Jokowi and Digital Revolution

Didik Purwandanu ; A researcher at Harvard Kennedy School and
the Pattiro regional research group in Jakarta
JAKARTA POST, 07 Januari 2015

The Internet is not merely a dissemination tool but also a common collaboration space in monitoring public issues. This has been proven by Ainun Najib, who developed, an Internet forum that shows the results of more than 700 volunteers involved in counting ballots in the last general election.

Their experiment, as stated by Google executive chairman Eric Schmidt in 2013, shows that the Internet has become the largest experiment and is full of surprises.

The digital revolution has led millions of young people to produce digital content every minute in a virtual world without limits. This revolution has had clear impacts on business competition in various sectors.

In the public sector, a variety of digital innovations in many countries have led to improved transparency and accountability.
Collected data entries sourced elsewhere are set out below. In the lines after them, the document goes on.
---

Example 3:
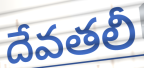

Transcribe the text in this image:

దేవతలీ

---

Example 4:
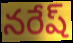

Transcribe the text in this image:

నరేష్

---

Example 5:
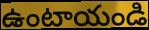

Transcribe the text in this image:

ఉంటాయండి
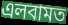
এলবামত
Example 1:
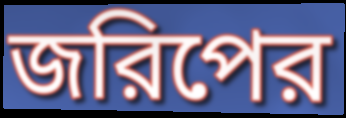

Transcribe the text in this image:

জরিপের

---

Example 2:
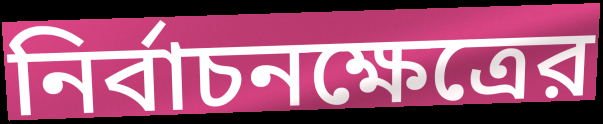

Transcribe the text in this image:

নির্বাচনক্ষেত্রের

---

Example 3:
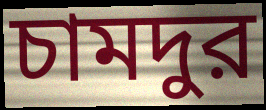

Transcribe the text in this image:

চামদুর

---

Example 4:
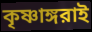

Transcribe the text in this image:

কৃষ্ণাঙ্গরাই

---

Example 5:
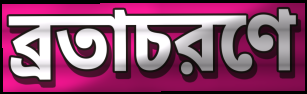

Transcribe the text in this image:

ব্রতাচরণে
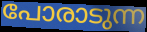
പോരാടുന്ന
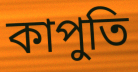
কাপুতি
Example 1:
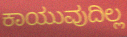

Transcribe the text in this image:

ಕಾಯುವುದಿಲ್ಲ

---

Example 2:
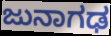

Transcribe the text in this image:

ಜುನಾಗಢ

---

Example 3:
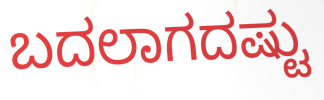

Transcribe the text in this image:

ಬದಲಾಗದಷ್ಟು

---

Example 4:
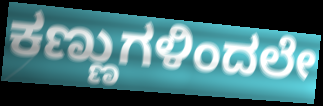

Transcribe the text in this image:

ಕಣ್ಣುಗಳಿಂದಲೇ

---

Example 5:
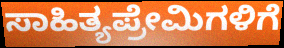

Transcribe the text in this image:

ಸಾಹಿತ್ಯಪ್ರೇಮಿಗಳಿಗೆ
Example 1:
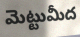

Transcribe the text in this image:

మెట్టుమీద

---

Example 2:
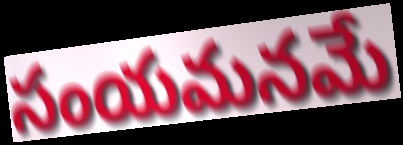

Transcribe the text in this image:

సంయమనమే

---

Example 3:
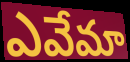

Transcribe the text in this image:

ఎవేమా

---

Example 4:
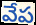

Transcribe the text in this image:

వేప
Not surprisingly in his election campaign, President Joko “Jokowi” Widodo repeatedly mentioned e-government, e-auditing, e-procurement and other online systems to facilitate the running of government.
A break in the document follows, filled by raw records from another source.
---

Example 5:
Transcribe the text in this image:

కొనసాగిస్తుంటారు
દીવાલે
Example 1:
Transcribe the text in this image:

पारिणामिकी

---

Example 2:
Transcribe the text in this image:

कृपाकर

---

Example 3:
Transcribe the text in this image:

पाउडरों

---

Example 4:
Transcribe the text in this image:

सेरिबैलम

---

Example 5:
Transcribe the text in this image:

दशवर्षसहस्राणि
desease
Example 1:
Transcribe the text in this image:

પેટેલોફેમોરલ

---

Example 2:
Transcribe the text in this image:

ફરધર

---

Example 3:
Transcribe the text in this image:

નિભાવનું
Jokowi’s idea seemed great at first glance. But while other countries already have an integrated database of population, crime and social security, we still have not settled the issue of the single population registration number and e-ID card.

Some developed countries such as Singapore and the UK have been exploring the open government approach, where government data are released through the Internet and other channels while providing an opportunity for the public to give input for the improvement of public services. The experience could be adopted by the government under Jokowi to make an e-government platform utilizing crowdsourcing collaboration. It would mean communities that could engage interactively with each other in filling content.
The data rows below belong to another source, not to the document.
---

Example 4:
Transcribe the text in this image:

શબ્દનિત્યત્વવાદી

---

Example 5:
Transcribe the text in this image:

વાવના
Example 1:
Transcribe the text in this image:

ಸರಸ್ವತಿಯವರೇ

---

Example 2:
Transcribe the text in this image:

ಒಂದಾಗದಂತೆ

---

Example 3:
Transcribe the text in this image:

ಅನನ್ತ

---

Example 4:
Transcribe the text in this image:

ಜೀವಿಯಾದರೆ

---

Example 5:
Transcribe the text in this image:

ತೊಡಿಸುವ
One worthy exercise to try is the interactive model for planning and budgeting. Residents could be involved to validate the data base of the Central Statistics Agency (BPS) to calculate public service budgets.

Likewise, school committees would not just be the school principal’s policy stamp, but could help to seek ways to reduce the illiteracy rate in their surroundings based on available budget.

However, this approach also presents challenges. Among other things, there is the need to determine what kind of data should be owned by the government; there are also concerns about the quality, security and privacy related to that information.

Second, there is a potential of abuse of the information presented. So it is important for the government to regulate how the data should be used, with appropriate notification.

The Communications and Information Ministry has targeted all areas to be connected to the Internet. Every city building’s fiber optic network will have a bandwidth of up to 40 gigabytes per second.

Unfortunately, only 15 percent of the targeted 1,330 new connections in the Smart Village program has been achieved.

For the new minister, this is certainly serious work that needs to be done. Not only to understand the appropriate technology and infrastructure but also that it be carried out in accordance with the core values of this approach to the digital revolution: transparency, accountability and participation.

Its success relies heavily on community involvement. Residents should consider themselves active citizens, not just beneficiaries of policies and public services.

The “open government” and crowdsourcing approach has wide benefits, from involving citizens, increasing the legitimacy of power and opening up innovation space.

Transparency of data with quick feedback can improve public services. Over time, the benefits is that these measures will encourage the community to care more about their common problems.

For Jokowi’s populist style, the approach not only strengthens his legitimacy as a leader who is close to the people. It will also facilitate the monitoring of all plans and details, particularly in view of Jokowi’s blusukan (impromptu visits), in which e-blusukan could be used in which people in the “visited” areas through long distance meetings also become the eyes and ears of the President.

Using this collaboration, we can imagine the scenarios of the next five years. For instance, a health worker in a village opens an application on his cell phone to input results of monitoring of services at the local health center.

Such input would then be tabulated by the Health Ministry to recapitalize and plan strategies for the improvement of health services. In such ways the “digital revolution” would bring leaders like Jokowi closer to the people.